The Marlins acquired Nate Robertson Tuesday and intend to use him as their 5th starter heading into the season. After a solid spring with the Tigers (2-1, 3.66), he may well have a good year in Miami. He has a tendency to give up the long ball and pitching in Dolphin Stadium (or whatever they call it now) will do him good. Also, getting out of the powerful AL and into a weaker NL will provide him with some relief.

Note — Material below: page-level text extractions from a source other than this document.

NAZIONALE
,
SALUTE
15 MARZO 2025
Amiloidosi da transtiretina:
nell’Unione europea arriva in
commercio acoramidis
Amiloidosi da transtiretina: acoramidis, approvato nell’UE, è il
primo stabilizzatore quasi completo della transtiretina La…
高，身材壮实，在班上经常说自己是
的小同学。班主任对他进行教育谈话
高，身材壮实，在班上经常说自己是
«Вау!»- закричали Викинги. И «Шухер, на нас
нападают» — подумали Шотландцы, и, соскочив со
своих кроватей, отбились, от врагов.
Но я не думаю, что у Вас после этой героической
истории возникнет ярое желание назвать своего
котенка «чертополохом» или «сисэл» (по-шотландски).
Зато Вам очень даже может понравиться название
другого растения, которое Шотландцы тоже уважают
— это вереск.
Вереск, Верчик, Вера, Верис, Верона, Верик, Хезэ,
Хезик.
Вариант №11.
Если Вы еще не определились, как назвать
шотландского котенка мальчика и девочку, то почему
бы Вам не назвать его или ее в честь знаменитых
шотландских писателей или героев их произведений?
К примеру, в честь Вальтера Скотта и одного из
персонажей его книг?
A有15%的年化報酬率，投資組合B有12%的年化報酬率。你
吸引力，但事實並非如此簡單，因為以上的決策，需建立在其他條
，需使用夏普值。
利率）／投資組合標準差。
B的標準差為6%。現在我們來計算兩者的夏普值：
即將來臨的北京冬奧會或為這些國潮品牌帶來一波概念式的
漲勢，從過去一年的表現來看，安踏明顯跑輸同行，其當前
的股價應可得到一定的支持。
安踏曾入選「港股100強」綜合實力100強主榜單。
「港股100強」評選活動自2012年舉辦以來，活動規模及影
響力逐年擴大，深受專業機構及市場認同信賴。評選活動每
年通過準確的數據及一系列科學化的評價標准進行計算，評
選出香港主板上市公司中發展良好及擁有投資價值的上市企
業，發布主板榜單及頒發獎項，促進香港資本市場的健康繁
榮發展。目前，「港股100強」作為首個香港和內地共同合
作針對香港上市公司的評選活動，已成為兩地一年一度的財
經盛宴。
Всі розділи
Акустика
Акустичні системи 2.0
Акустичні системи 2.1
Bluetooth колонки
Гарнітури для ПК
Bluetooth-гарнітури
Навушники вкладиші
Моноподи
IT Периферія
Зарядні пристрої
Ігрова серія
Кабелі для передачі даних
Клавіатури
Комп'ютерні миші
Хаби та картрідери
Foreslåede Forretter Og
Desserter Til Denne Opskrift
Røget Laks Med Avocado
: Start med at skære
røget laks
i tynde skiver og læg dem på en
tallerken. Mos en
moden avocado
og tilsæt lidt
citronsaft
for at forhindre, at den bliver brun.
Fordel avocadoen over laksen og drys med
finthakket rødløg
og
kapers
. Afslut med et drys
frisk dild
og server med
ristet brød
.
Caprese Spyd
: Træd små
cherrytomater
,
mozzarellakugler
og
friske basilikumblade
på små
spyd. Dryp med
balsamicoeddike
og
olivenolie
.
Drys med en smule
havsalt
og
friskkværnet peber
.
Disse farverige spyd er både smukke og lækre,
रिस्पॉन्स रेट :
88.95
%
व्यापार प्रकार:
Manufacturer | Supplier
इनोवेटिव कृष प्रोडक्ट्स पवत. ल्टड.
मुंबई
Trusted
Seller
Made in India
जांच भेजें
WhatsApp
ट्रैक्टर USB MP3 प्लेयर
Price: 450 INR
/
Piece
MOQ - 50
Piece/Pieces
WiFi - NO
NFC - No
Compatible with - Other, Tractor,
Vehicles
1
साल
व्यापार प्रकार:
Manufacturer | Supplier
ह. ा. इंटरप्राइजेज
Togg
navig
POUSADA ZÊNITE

To hammer home this point, lets look at some other pitchers who have made the transition from the AL to the NL:

Roger Clemens:

AL: 17-9, 3.91 ERA, 190K, 1.21 WHIP

NL: 18-4, 2.98 ERA, 218K, 1.16 WHIP

Andy Pettitte:

AL: (2003) 21-8, 4.02, 180, 1.33

NL: (first full season, 2005) 17-9, 2.39, 171, 1.03

C.C. Sabathia (mid-season trade):

AL: 6-8, 3.83, 123, 1.23 (122.1 IP)

NL: 11-2, 1.65, 128, 1.00 (130.2 IP)

Cliff Lee (mid-season trade):

AL: 7-9, 3.14, 107, 1.30 (152.0 IP)

NL: 7-4, 3.39, 74, 1.13 (79.2 IP)

Javier Vazquez:

AL: (2004) 14-10, 4.91, 150, 1.29

NL: (2005) 11-15, 4.42, 192, 1.25

AL: (2008) 12-16, 4.67, 200, 1.32

NL: (2009) 15-10, 2.87, 238, 1.03

Bronson Arroyo:

AL: 14-10, 4.51, 100, 1.30

NL: 14-11 3.29, 184, 1.19

While the first pitchers I have listed are top end starters, Vazquez and Arroyo are better comparisons to Robertson. One striking stat is Javy’s second stint in the NL with the Braves in 2009. Like Robertson this year, Vazquez was pitching in the NL East and had a much better year than his first year with the D-Backs. The good thing about Robertson is that he will probably drafted in the later rounds if he is even drafted at all. His first start of the spring for the Marlins went very well, pitching 7 innings giving up 1 run, 2 hits, 1 walk while striking out 6. If he continues this fast start, then take a chance on him if one of your other starters is struggling.